The most notable voice refuting this opinion on Twitter was Yi Tay (founder of Reka.ai), who definitely does not belong to either of those categories!

Tay (ex. Google Brain) founded Reka.ai two years ago, and their latest multimodal language model is close to SOTA in performance.

https://x.com/YiTayML/status/1779895037335343521

This "n00b" seems to disagree with your sentiment on the importance on architecture: https://news.ycombinator.com/item?id=40155667
Unfortunately Google brain researchers have not yet discovered my brilliance, but if you read my argument it's about the data being much more important than the model. Granted transformers are a great model, but that doesn't refute my point.

Also arguments from authority are boring.

Why does it make you sad? It seems intuitiv and simple. And in reality of course the optimisation part is not trivial. What would we better if the "it" was more complicated?
It used to be that people would get into these fields thinking ML would need specifically human insights, deep thinking, and philosophical insights about the nature of consciousness.

You would get into natural language modelling because you had a deep love of language. Because you think you're close to figuring language out in a systematic way, with just a few years more study.
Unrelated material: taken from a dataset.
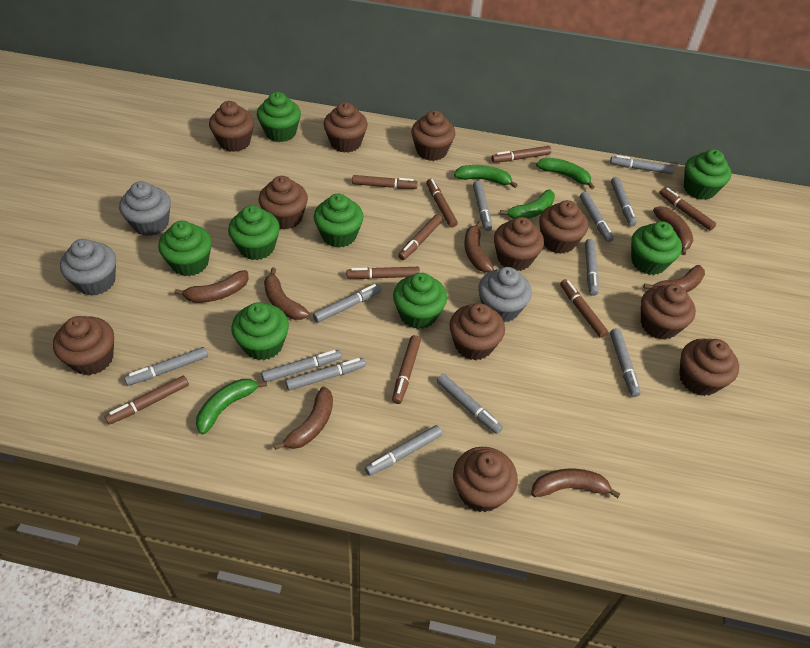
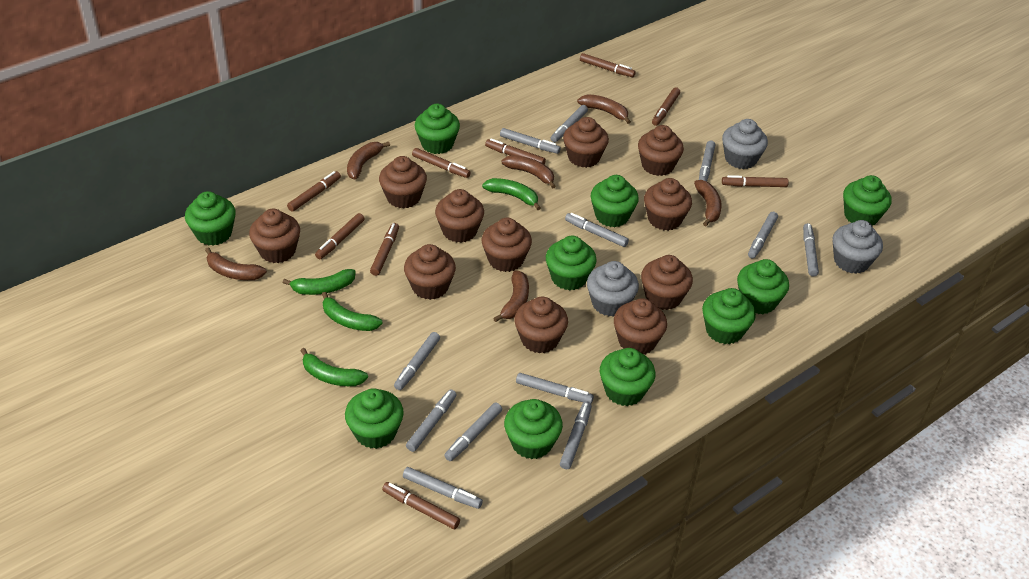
brown banana: [174,270,249,303] [264,267,310,320] [274,387,333,450] [464,221,494,272] [531,469,620,498] [643,265,705,293] [653,206,693,255] = 7 -> [205,247,267,280] [347,142,390,179] [493,270,529,322] [502,155,556,189] [577,94,631,124] [694,180,722,226] = 6
green cupcake: [158,221,212,276] [228,205,280,260] [231,302,289,360] [257,92,301,142] [314,194,364,248] [393,273,447,329] [631,221,682,275] [684,149,731,200] = 8 -> [185,191,236,246] [345,388,404,449] [414,104,460,154] [504,399,563,459] [546,236,597,291] [591,175,639,227] [600,348,655,406] [702,288,756,344] [737,259,789,314] [843,175,892,226] = 10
There's a certain sadness, I think, in the revelation that the robots don't need the expertise of humanity's greatest experts and masters, they just need us to click all the squares that contain a motorcycle.

This is 100% not why I am sad, see my other reply for information.

As an aside, it's wild how people put their own spin onto what I said.

Obviously I should have been clearer :shrug:.

Well, you have to forgive some for making assumptions based on your choice of username…
Fair, I'm just generally disgruntled to be fair, the PhD was just the name of my soon abandoned blog.
> It used to be that people would get into these fields thinking ML would need specifically human insights, deep thinking, and philosophical insights about the nature of consciousness.

What's sadder is coming into a field pre-deciding that the way you approach it "is the right way" and can't tolerate that different mindsets can also get results.

How do you know? We’re not there yet.
Because of the way it's presented, as if it's some vast new discovery that OpenAI have made, rather than common wisdom.

It makes me sad when people rediscover things (with massive compute in this case), that were already known.

It's very much spend a year in the lab to save an hour in the library.

Possibly because being in the business of trying to turn iq edge into money, not data edge into money.